Search code examples
algorithmcompiler-construction

An algorithm for compiler designing?


Recently I am thinking about an algorithm constructed by myself. I call it Replacment Compiling. It works as follows:

Define a language as well as its operators' precedence, such as

(1) store <value> as <id>, replace with: var <id> = <value>, precedence: 1
(2) add <num> to <num>, replace with: <num> + <num>, precedence: 2

Accept a line of input, such as store add 1 to 2 as a;

Tokenize it: <kw,store><kw,add><num,1><kw,to><2><kw,as><id,a><EOF>;

Then scan through all the tokens until reach the end-of-file, find the operation with highest precedence, and "pack" the operation:

<kw,store>(<kw,add><num,1><kw,to><2>)<kw,as><id,a><EOF>

Replace the "sub-statement", the expression in parenthesis, with the defined replacement:

<kw,store>(1 + 2)<kw,as><id,a><EOF>

Repeat until no more statements left:

(<kw,store>(1 + 2)<kw,as><id,a>)<EOF>
(var a = (1 + 2))

Then evaluate the code with the built-in function, eval().

eval("var a = (1 + 2)")

Then my question is: would this algorithm work, and what are the limitations? Is this algorithm works better on simple languages?


Solution

  • This won't work as-is, because there's no way of deciding the precedence of operations and keywords, but you have essentially defined parsing (and thrown in an interpretation step at the end). This looks pretty close to operator-precedence parsing, but I could be wrong in the details of your vision. The real keys to what makes a parsing algorithm are the direction/precedence it reads the code, whether the decisions are made top-down (figure out what kind of statement and apply the rules) or bottom-up (assemble small pieces into larger components until the types of statements are apparent), and whether the grammar is encoded as code or data for a generic parser. (I'm probably overlooking something, but this should give you a starting point to make sense out of further reading.)

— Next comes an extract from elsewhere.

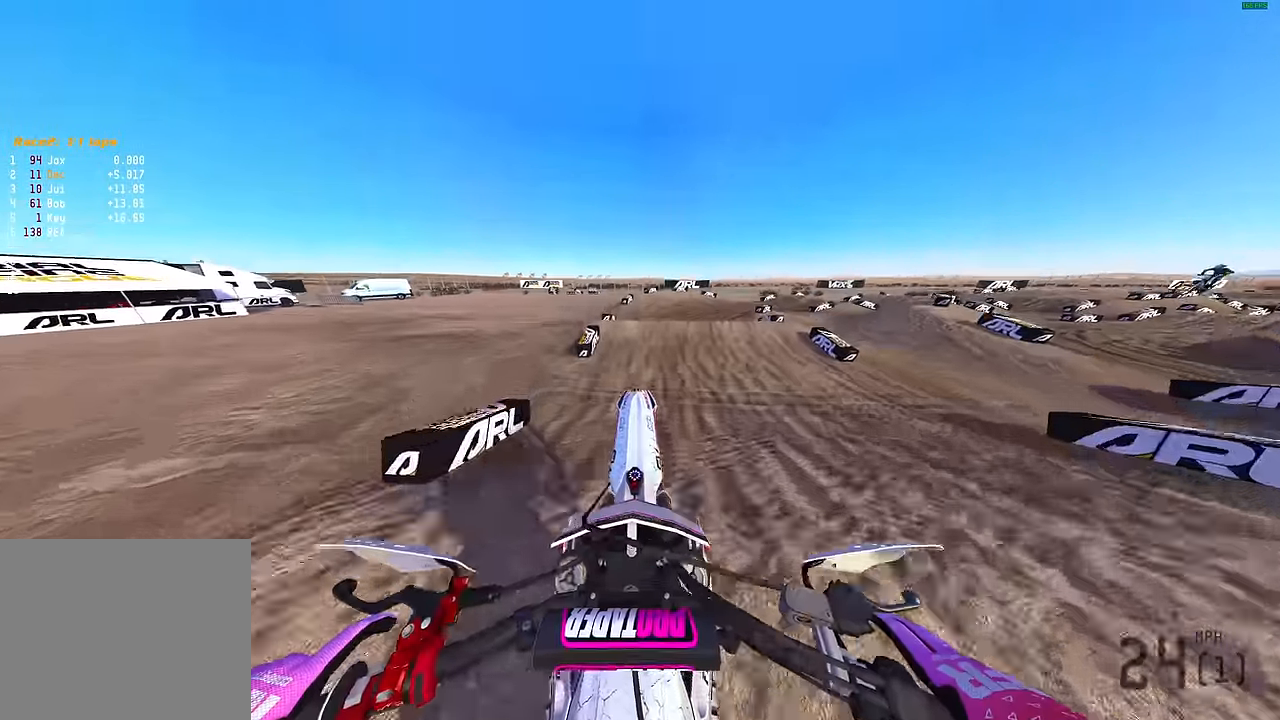
{"buttons": ["R2"], "left_stick": "right", "right_stick": "up-right", "events": [[33, "left_stick", "right"], [117, "R3", "down"], [150, "right_stick", "up-right"], [233, "R3", "up"], [400, "R2", "down"]]}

    More typically, code is generally parsed using an LR technique (LL if it's top-down) that's driven from a state machine with look-ahead and next-step information, but you'll also find the occasional recursive descent. Since they're all doing very similar things (only implemented differently), your rough algorithm could probably be refined to look a lot like any of them.

    For most people learning about parsing, recursive-descent is the way to go, since everything is in the code instead of building what amounts to an interpreter for the state machine definition. But most parser generators build an LL or LR compiler.

    And I'm obviously over-simplifying the field, since you can see at the bottom of the Wikipedia pages that there's a smattering of related systems that partly revolve around the kind of grammar you have available. But for most languages, those are the big-three algorithms.